What the exercise asks
The following data has a line with "right eye: (109, 68)" and a line with "left hip: (110, 325)". Write out exactly those lines and all the lines between them.

Material for this exercise
----
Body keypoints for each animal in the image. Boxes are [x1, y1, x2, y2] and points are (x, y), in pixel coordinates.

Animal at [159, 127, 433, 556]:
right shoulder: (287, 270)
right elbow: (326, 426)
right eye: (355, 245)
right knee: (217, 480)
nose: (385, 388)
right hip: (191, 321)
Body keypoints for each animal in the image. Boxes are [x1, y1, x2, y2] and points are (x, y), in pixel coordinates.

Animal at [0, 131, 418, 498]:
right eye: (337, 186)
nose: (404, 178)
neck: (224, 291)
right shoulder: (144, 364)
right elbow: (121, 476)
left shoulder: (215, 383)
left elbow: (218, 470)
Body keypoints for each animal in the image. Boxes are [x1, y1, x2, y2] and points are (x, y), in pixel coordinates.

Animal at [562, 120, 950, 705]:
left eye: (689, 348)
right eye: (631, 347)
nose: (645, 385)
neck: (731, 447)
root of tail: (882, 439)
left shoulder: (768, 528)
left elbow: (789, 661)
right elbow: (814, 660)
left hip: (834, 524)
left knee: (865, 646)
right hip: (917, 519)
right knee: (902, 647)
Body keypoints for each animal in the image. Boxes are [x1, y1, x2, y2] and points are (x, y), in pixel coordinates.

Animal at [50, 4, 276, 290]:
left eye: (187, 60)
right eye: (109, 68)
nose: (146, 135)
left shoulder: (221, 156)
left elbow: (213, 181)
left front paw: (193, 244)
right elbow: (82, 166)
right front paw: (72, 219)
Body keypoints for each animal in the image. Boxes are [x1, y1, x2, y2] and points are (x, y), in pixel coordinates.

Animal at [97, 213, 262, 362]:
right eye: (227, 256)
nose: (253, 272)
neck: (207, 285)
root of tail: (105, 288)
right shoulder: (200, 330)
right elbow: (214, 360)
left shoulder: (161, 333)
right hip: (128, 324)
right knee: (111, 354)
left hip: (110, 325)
----
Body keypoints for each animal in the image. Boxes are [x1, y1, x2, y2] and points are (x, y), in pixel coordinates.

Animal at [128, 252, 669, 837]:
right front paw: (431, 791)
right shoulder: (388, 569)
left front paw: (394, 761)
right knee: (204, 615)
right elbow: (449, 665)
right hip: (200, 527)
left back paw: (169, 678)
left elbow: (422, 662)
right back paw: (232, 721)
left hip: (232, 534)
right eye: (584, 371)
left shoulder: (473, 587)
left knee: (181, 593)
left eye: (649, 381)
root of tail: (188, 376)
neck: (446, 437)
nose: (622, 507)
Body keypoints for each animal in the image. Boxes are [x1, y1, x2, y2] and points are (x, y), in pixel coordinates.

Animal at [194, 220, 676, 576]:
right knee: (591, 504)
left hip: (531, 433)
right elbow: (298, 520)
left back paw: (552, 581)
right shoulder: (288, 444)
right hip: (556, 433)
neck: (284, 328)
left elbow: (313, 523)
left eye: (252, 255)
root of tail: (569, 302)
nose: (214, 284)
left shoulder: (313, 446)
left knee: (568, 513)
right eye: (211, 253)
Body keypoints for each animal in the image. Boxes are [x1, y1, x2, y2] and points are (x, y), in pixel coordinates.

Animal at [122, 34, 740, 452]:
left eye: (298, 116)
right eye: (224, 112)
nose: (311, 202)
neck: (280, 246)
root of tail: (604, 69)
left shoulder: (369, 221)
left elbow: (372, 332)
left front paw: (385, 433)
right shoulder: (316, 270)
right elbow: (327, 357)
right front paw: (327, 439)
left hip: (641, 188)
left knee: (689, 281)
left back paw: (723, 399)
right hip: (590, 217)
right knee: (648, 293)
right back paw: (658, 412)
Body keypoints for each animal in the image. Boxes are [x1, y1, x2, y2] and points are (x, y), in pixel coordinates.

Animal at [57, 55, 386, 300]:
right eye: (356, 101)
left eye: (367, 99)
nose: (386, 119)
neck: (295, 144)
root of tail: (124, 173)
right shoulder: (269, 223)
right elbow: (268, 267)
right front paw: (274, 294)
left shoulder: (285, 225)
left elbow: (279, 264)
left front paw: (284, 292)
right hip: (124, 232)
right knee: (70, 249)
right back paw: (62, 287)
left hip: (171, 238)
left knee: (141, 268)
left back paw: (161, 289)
----
Written response
right eye: (109, 68)
nose: (146, 135)
left shoulder: (221, 156)
left elbow: (213, 181)
left front paw: (193, 244)
right elbow: (82, 166)
right front paw: (72, 219)
Body keypoints for each animal in the image. Boxes are [x1, y1, x2, y2] and points are (x, y), in pixel coordinates.

Animal at [97, 213, 262, 362]:
right eye: (227, 256)
nose: (253, 272)
neck: (207, 285)
root of tail: (105, 288)
right shoulder: (200, 330)
right elbow: (214, 360)
left shoulder: (161, 333)
right hip: (128, 324)
right knee: (111, 354)
left hip: (110, 325)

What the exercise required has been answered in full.